Convergence analysis of t-SNE as a gradient flow for point cloud on a manifold

Seonghyeon Jeong,Hau-Tieng Wu
2024-01-31
Abstract:We present a theoretical foundation regarding the boundedness of the t-SNE algorithm. t-SNE employs gradient descent iteration with Kullback-Leibler (KL) divergence as the objective function, aiming to identify a set of points that closely resemble the original data points in a high-dimensional space, minimizing KL divergence. Investigating t-SNE properties such as perplexity and affinity under a weak convergence assumption on the sampled dataset, we examine the behavior of points generated by t-SNE under continuous gradient flow. Demonstrating that points generated by t-SNE remain bounded, we leverage this insight to establish the existence of a minimizer for KL divergence.
Machine Learning,Data Structures and Algorithms
What problem does this paper attempt to address?

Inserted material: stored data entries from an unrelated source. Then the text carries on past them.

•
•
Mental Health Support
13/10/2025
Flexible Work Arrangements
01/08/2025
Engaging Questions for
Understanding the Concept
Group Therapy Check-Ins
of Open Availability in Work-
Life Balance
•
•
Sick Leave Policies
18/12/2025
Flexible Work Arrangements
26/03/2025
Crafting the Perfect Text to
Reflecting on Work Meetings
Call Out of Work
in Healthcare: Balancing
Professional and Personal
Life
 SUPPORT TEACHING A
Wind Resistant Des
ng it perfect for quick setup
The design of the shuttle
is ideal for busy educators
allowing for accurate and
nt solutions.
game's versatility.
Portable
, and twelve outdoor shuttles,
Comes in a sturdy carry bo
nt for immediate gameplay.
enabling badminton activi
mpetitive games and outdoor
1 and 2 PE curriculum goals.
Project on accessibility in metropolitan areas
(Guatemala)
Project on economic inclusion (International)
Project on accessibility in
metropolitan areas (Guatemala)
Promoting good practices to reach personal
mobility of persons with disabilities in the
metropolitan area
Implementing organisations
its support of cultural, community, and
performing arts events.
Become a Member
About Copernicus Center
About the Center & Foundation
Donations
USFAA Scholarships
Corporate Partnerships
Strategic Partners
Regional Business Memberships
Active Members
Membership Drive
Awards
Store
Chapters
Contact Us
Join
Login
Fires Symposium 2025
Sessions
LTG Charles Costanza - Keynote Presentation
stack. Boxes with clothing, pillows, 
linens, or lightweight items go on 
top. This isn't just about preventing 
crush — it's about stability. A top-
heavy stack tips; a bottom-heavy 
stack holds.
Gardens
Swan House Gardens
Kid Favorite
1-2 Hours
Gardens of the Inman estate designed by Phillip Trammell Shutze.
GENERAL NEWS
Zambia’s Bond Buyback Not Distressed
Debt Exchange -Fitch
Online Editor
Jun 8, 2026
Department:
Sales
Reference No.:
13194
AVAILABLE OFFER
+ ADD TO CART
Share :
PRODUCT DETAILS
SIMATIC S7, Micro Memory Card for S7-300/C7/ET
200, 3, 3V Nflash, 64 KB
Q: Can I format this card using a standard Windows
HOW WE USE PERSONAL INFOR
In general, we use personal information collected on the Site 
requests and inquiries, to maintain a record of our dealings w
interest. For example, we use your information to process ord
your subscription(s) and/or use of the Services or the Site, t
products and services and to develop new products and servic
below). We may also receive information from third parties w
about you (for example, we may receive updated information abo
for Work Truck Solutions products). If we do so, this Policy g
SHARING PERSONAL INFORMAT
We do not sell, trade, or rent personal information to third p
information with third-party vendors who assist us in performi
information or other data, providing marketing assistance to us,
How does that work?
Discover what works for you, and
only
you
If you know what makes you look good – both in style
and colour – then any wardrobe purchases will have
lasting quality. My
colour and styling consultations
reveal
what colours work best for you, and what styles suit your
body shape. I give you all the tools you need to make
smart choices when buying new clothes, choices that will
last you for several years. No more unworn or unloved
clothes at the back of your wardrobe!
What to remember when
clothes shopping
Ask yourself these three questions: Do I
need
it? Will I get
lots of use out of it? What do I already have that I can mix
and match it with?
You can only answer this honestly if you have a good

The paper primarily focuses on the behavioral characteristics of the t-SNE (t-distributed Stochastic Neighbor Embedding) algorithm when sampling point clouds on manifolds, and specifically studies the convergence analysis of t-SNE as a gradient flow. Below is a summary of the main issues the paper attempts to address: 1. **Research Background and Motivation**: - t-SNE is a widely used nonlinear dimensionality reduction method for data visualization. - Despite its excellent performance in practice, the theoretical support for t-SNE is relatively limited, especially regarding its iterative nature. 2. **Core Issues**: - **Divergence during the Iterative Process**: Investigating whether the t-SNE algorithm produces data points that diverge to infinity when handling high-dimensional data. - **Existence of Global Minimum**: Proving whether the Kullback-Leibler (KL) divergence used by t-SNE has a global minimum under specific conditions. 3. **Main Contributions**: - **Limitation of Divergence**: Through analysis, it is proven that the embedded points generated by t-SNE are uniformly bounded in a 2-dimensional space. - **Existence of Global Minimum**: Based on the above results, it is further proven that the KL divergence has a global minimum. 4. **Technical Details**: - **Discussion of Perplexity Parameter**: The paper discusses in detail the properties of the perplexity parameter in t-SNE, including its range, uniqueness, and stability. - **Continuous Gradient Flow**: Viewing t-SNE as a continuous gradient flow, key conclusions are derived by analyzing the gradient flow equations. - **Changes in Mutual Distances**: Using the gradient flow equations and the structure of the perplexity parameter, the changes in mutual distances between embedded points are studied to infer overall behavior. 5. **Organizational Structure**: - The paper first reviews the basic principles of the t-SNE algorithm. - Then, it proposes the assumptions used for analyzing t-SNE, including assumptions about the support set of the input dataset. - Next, it delves into the properties of the perplexity parameter. - Finally, the paper elaborates on the main theorems and their proofs in detail. In summary, this paper aims to fill the gap in the theoretical foundation of the t-SNE algorithm. Through mathematical analysis, it proves key properties of the t-SNE algorithm, thereby providing a more solid theoretical support for its practical application.